──────── Extract to read ────────
When someone wants to evaluate the status of various cultivation practitioners in the world, the samadhi and dhyana are the real kung-fu of spiritual cultivation rather than whether or not an individual can shoot lights out of their body, walk through walls, foretell the future, fly through the air and so on. The samadhi and dhyana stages of meditation are the common province of all sorts of spiritual cultivation schools, so they are not theoretical constructs but the actual result of spiritual cultivation practice.

The prophets of the Old Testament, Christian saints of the Middle Ages, Immortals of the Tao school, sages of Confucian cultivation, Arhats of Buddhism, rishis or seers of ancient Indian yoga, and so forth were all spiritual greats precisely because they could achieve the realms of samadhi. If they did not achieve samadhi, they could not be prophets, they could not become Christian saints, they could not become Taoist Immortals or Confucian sages, etc. in the first place. Their spiritual status was the result of their own disciplined hard work at samadhi and wisdom cultivation achievement rather than some spontaneous gift from Heaven.
──────── Dataset records ────────
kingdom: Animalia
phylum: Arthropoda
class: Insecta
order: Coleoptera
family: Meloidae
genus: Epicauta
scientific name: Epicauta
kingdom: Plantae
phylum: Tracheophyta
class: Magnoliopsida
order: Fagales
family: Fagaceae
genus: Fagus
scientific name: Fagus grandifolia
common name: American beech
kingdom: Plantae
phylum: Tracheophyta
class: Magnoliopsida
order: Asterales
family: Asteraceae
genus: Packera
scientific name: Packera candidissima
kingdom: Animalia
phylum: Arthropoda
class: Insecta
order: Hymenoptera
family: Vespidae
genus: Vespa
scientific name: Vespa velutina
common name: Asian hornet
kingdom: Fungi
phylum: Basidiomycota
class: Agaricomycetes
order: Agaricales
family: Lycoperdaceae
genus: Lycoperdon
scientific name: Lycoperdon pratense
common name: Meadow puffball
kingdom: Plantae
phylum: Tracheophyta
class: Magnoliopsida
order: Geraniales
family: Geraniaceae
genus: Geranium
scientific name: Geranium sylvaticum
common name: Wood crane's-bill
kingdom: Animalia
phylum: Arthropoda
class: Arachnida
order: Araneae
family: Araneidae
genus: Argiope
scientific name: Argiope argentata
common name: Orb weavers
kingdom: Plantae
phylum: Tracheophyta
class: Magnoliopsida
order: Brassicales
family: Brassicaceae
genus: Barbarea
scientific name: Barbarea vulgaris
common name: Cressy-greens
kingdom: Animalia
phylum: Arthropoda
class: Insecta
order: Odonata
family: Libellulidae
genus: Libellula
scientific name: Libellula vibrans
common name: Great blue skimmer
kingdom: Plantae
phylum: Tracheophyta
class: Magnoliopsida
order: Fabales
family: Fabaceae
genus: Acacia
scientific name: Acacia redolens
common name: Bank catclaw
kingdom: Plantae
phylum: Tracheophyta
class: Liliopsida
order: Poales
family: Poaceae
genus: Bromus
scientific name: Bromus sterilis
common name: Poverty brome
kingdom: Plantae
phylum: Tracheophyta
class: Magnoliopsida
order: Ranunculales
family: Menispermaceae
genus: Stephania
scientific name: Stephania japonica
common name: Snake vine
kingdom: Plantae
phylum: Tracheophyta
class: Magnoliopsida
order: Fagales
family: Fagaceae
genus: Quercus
────────
◆ **Set exercise 1**
Answer from the passage on samadhi:
(a) What does it call the real kung-fu of spiritual cultivation?
(b) Which figures of Buddhism does it name among the spiritual greats?
(c) According to it, what was the spiritual status of these greats the result of?
◆ **Set exercise 2**
Please reproduce the passage on samadhi, starting at "When someone wants" and ending at "spiritual cultivation practice.".
You can leave the listing aside.

◆ **Worked answer 1**
(a) The samadhi and dhyana.
(b) Arhats.
(c) Their own disciplined hard work at samadhi and wisdom cultivation achievement, rather than some spontaneous gift from Heaven.

◆ **Worked answer 2**
When someone wants to evaluate the status of various cultivation practitioners in the world, the samadhi and dhyana are the real kung-fu of spiritual cultivation rather than whether or not an individual can shoot lights out of their body, walk through walls, foretell the future, fly through the air and so on. The samadhi and dhyana stages of meditation are the common province of all sorts of spiritual cultivation schools, so they are not theoretical constructs but the actual result of spiritual cultivation practice.